**Assignment**
Leave out the pictures, then output the lines of the records below from the first through the one containing "thumb ip: (330, 283)".

===== Supplied material

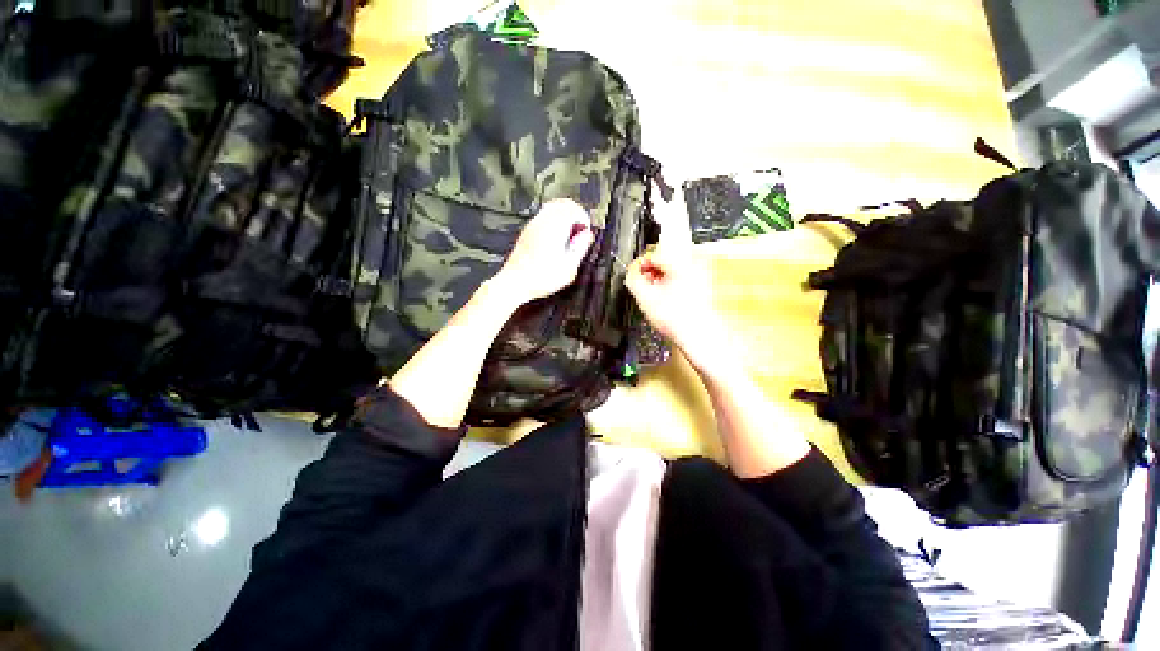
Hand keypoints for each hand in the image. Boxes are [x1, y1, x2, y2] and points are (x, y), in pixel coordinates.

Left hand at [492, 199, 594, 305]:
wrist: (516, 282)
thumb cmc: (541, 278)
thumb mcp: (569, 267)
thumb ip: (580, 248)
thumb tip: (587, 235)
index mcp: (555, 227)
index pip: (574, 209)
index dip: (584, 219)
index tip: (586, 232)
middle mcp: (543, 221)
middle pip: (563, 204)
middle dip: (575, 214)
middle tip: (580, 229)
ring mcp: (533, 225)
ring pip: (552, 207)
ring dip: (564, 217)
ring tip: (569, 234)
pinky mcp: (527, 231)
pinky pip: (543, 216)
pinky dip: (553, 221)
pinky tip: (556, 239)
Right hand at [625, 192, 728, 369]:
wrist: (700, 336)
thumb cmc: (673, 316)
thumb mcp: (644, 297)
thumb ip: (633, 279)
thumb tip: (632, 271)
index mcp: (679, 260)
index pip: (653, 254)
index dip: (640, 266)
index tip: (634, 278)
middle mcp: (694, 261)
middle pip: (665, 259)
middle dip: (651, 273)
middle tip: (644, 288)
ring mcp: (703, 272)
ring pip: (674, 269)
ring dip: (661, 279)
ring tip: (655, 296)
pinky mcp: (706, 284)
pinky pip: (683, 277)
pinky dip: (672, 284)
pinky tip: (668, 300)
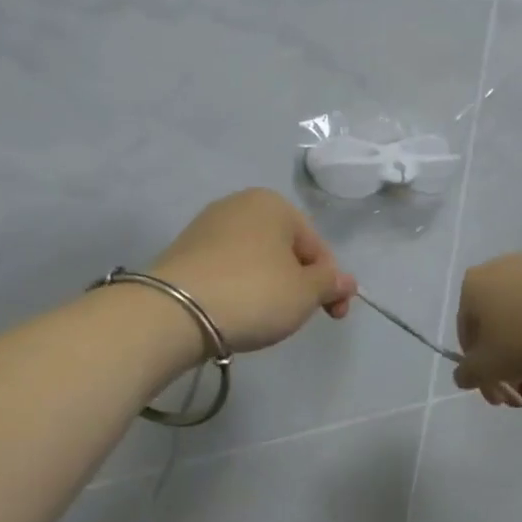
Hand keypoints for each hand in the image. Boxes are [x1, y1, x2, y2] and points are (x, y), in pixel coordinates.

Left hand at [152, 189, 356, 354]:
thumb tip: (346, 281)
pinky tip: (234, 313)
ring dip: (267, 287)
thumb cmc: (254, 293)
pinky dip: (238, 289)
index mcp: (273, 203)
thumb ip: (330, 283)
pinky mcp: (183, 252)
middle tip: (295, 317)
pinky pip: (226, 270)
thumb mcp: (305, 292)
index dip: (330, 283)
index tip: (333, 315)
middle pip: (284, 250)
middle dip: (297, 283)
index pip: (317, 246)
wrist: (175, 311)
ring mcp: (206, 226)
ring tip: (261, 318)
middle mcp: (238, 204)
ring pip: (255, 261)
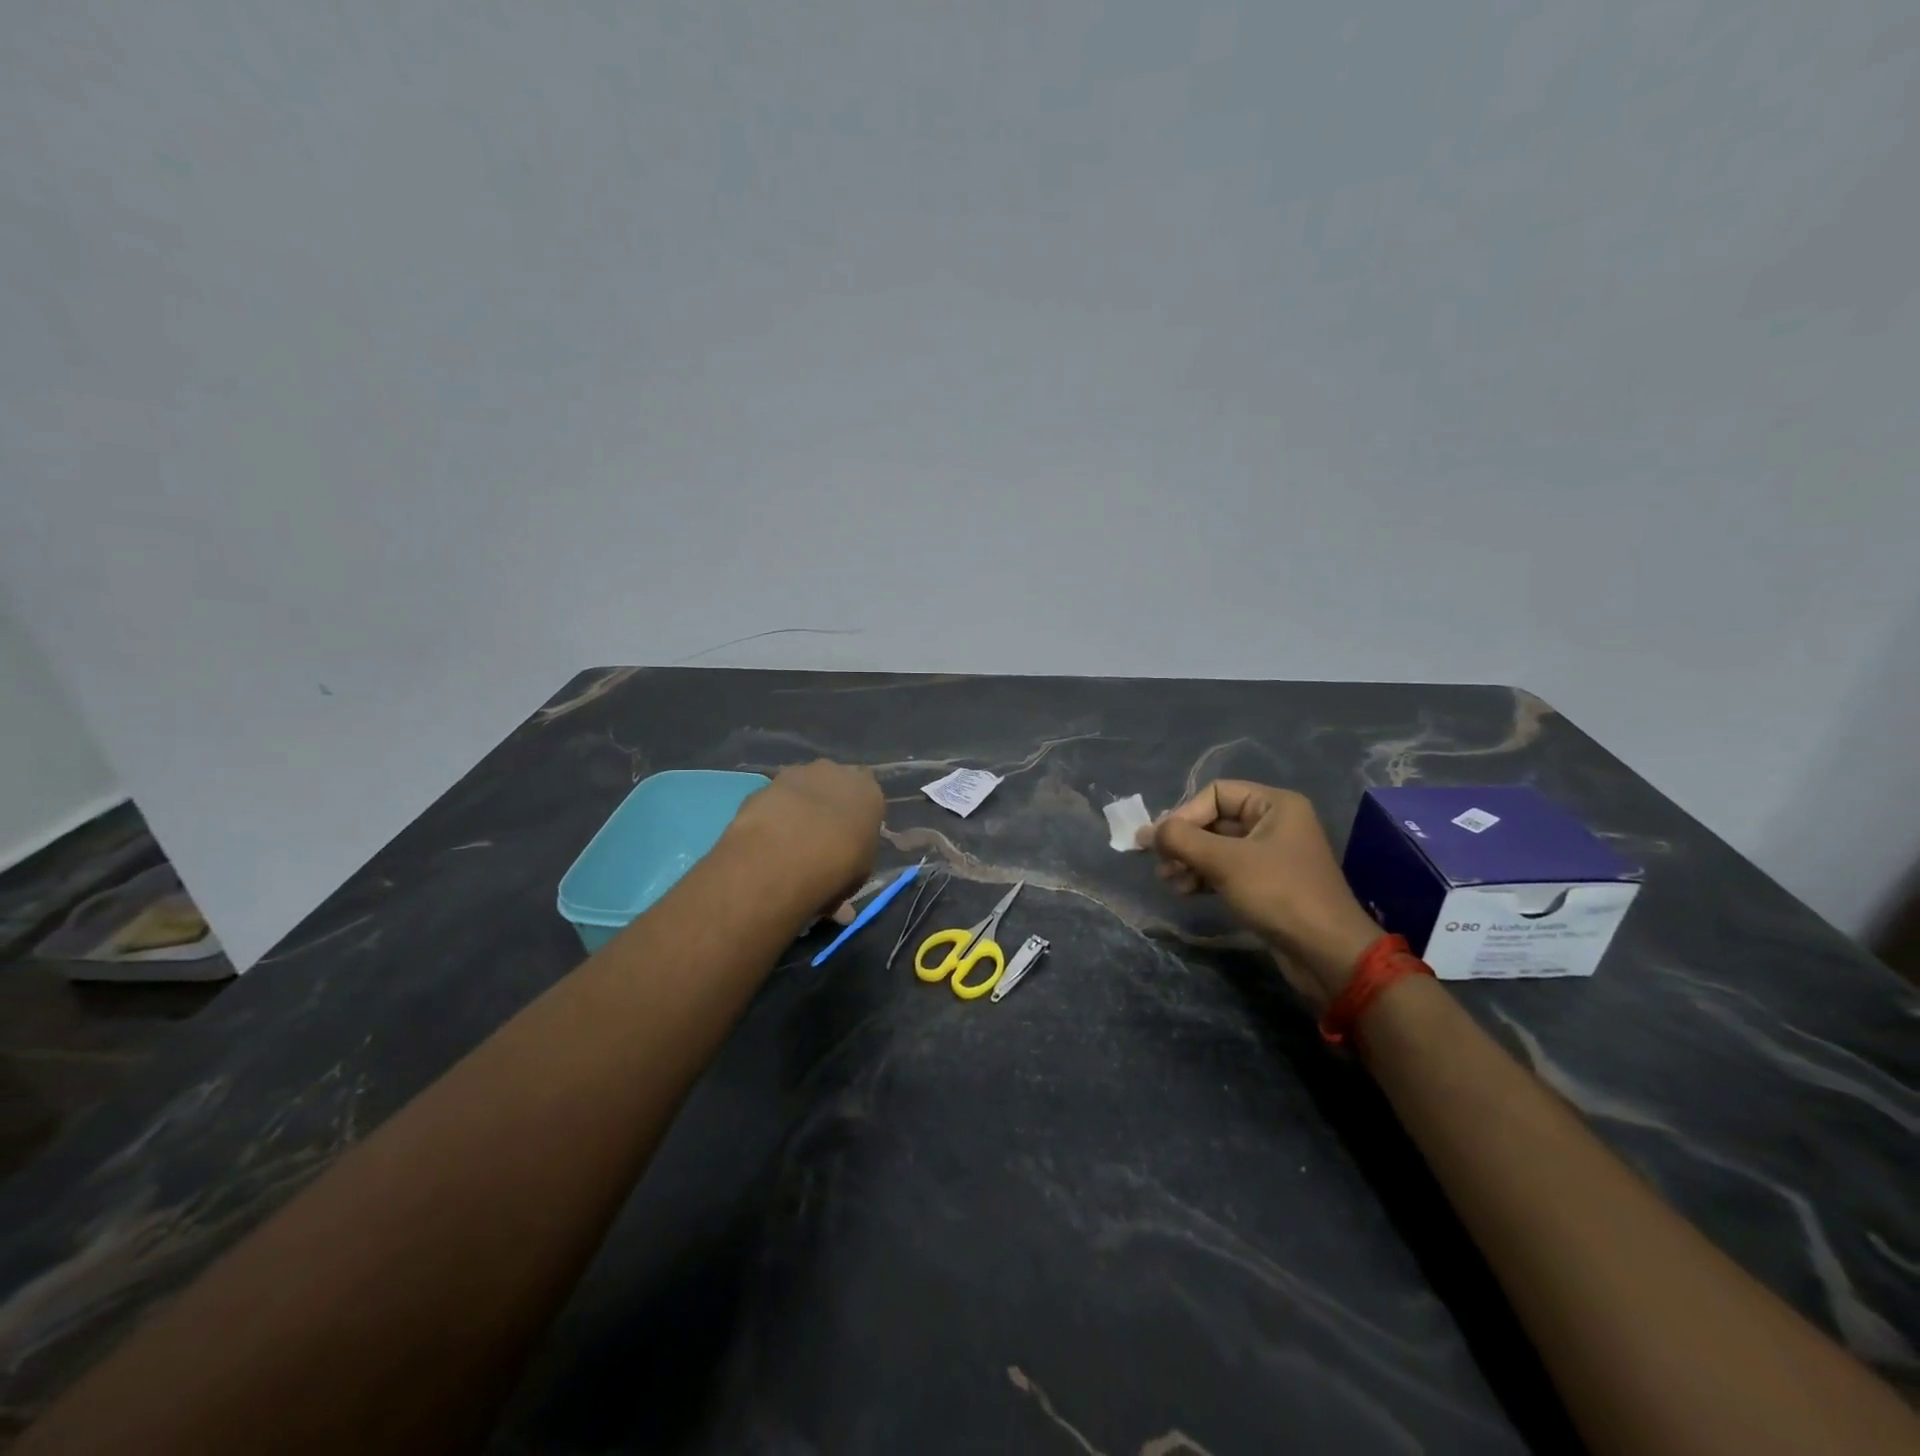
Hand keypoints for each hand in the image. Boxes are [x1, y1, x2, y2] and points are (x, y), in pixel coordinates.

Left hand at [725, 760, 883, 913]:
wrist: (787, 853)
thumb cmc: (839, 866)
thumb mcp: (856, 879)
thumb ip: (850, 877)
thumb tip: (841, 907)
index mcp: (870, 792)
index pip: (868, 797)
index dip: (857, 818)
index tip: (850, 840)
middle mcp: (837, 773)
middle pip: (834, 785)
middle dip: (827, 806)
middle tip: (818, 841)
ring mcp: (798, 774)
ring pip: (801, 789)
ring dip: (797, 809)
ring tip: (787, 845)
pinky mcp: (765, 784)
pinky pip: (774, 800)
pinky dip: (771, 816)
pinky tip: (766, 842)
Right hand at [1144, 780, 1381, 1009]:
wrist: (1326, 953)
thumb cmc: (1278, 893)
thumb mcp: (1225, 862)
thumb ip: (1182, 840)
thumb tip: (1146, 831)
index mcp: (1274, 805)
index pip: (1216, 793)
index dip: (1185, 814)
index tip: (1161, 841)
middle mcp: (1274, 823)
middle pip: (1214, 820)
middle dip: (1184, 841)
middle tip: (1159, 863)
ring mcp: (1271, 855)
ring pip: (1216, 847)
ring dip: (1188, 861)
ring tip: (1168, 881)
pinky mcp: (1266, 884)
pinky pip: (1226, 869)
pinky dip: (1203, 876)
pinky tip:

==========

**Result below**
Hand keypoints for each hand in the image. Boxes are [x1, y1, x2, y2] and points are (x, y), in pixel coordinates.

Left hand at [492, 199, 594, 305]:
wrist: (516, 282)
thumb cmc: (541, 278)
thumb mcp: (569, 267)
thumb ip: (580, 248)
thumb tip: (587, 235)
index mcp: (555, 227)
index pip: (574, 209)
index dip: (584, 219)
index tip: (586, 232)
middle mcp: (543, 221)
middle pip: (563, 204)
middle dip: (575, 214)
middle tip: (580, 229)
ring mcp: (533, 225)
ring pip: (552, 207)
ring dip: (564, 217)
ring tip: (569, 234)
pinky mcp: (527, 231)
pinky pip: (543, 216)
pinky dip: (553, 221)
pinky tip: (556, 239)
Right hand at [625, 192, 728, 369]:
wrist: (700, 336)
thumb cmc: (673, 316)
thumb mcp: (644, 297)
thumb ip: (633, 279)
thumb tip: (632, 271)
index mcp: (679, 260)
index pip: (653, 254)
index dip: (640, 266)
index tip: (634, 278)
middle mcp: (694, 261)
middle pip: (665, 259)
middle dip: (651, 273)
middle tip: (644, 288)
ring mcp: (703, 272)
ring pip: (674, 269)
ring dip: (661, 279)
ring tip: (655, 296)
pinky mcp: (706, 284)
pinky pip: (683, 277)
pinky dip: (672, 284)
pinky tip: (668, 300)
Hand keypoints for each hand in the image. Boxes are [x1, y1, x2, y2] and points are (x, y), in pixel coordinates.

Left hand at [152, 189, 356, 354]:
thumb tip: (346, 281)
pinky tip: (234, 313)
ring dip: (267, 287)
thumb cmc: (254, 293)
pinky dip: (238, 289)
index mcp: (273, 203)
thumb ip: (330, 283)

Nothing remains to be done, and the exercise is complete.